Is mead more like beer or wine?

Thursday, 21 January, 2021

Is mead more like beer or wine?

Believed to be the oldest fermented drink in the world, mead is also commonly known as ‘honey wine’ as it’s traditonally made from honey. So what on earth is mead and is it more like beer or wine?

Most people’s knowledge of mead (outside of Europe at least) is limited to Skyrim or Game of Thrones; however, this unique drink is on the rise worldwide.

Historically, the beverage has been popular amongst ancient Greek, African and Chinese cultures as they are known to have used mead in their diets as far back as 3000 BCE. It is also frequently consumed in Eastern Europe and Russia.

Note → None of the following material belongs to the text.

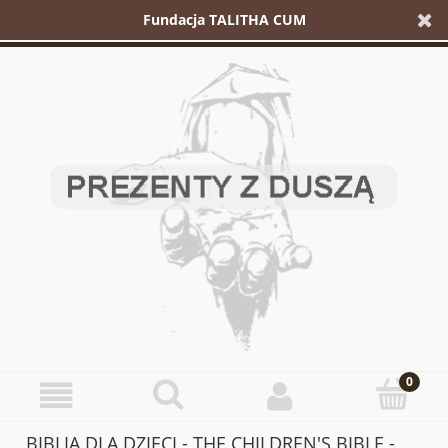
Fundacja TALITHA CUM
BIBLIA DLA DZIECI - THE CHILDREN'S BIBLE -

Today, Poland is the largest mead producer; however, the US is racing to take the crown with a new meadery said to be opening on average every three days.

In Australia, Honey Wines Australia brews mead using honey produced from its own hives scattered throughout the Hunter Region of NSW, from Toronto to Pokolbin. The company recently purchased another 50 hives to increase honey production, making them one of the busiest and fastest growing mead breweries in Australia. The honey used in their mead has been filtered but otherwise untouched, with no artificial additives.

Just like beer, mead is often flavoured with spices, fruits, hops or grains. It is generally higher in alcohol than beer and more in line with grape wine — typically anywhere from 8 to 20%. While it can be carbonated, it is more commonly still.

According to Honey Wines Australia owner Martin Jackson: “Honey wine is a very unique drink. Unlike grape wine, which is limited to a few grape varieties, mead can have almost unlimited flavours. This makes it exciting for us to bring new flavours out in the future as it is only limited by our imagination.”

The current line-up of mead flavours at Honey Wines Australia includes: traditional plain mead, Turkish delight, chai, watermelon, orange and pink grapefruit, lemon and ginger, and peach and passionfruit.

Honey Wines Australia said it now has plans to open a cellar door in the Pokolbin Hunter Valley wine trail in 2021.